Functions (mathematics)/Differentiation of a function: Difference between revisions

To differentiate a function (or to find a function's derivative), given a function ${\displaystyle f(x)}$, is to find the following limit. ${\displaystyle f^{\prime }(x)=\underset{h\to 0}{\lim }\frac{f(x+h)-f(x)}{h}}$

The derivative of a function, in Leibniz's notation, is denoted with an apostrophe in the function (read as f prime). For example, if there was a function ${\displaystyle f(x)=x^2}$, its derivative, or ${\displaystyle f^{\prime }(x)}$, can be found by plugging in ${\displaystyle f(x)=x^2}$ into the original limit.

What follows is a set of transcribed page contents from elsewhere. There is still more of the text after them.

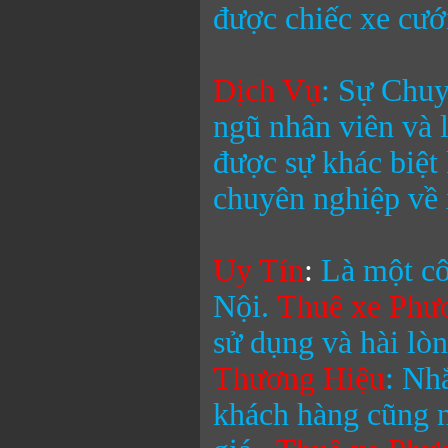
được chiếc xe cưới
Dịch Vụ
:
Sự Chuyê
ngũ nhân viên và 
được sự khác biệt
chuyên nghiệp về 
Uy Tín
:
Là một cô
Nội.
Thuê xe Phư
sử dụng và hài lò
Thương Hiệu
: Nh
khách hàng cũng n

${\displaystyle f^{\prime }(x)=\underset{h\to 0}{\lim }\frac{(x+h{)}^2-x^2}{h}}$

${\displaystyle f^{\prime }(x)=\underset{h\to 0}{\lim }\frac{(x^2+2xh+h^2)-x^2}{h}}$

${\displaystyle f^{\prime }(x)=\underset{h\to 0}{\lim }\frac{2xh+h^2}{h}}$

${\displaystyle f^{\prime }(x)=\underset{h\to 0}{\lim }\frac{h(2x+h)}{h}}$

${\displaystyle f^{\prime }(x)=\underset{h\to 0}{\lim }2x+h}$

${\displaystyle f^{\prime }(x)=2x}$

By finding the derivative of a function, the gradient of the tangent line of any point of a function can be found (unless the derivative does not exist).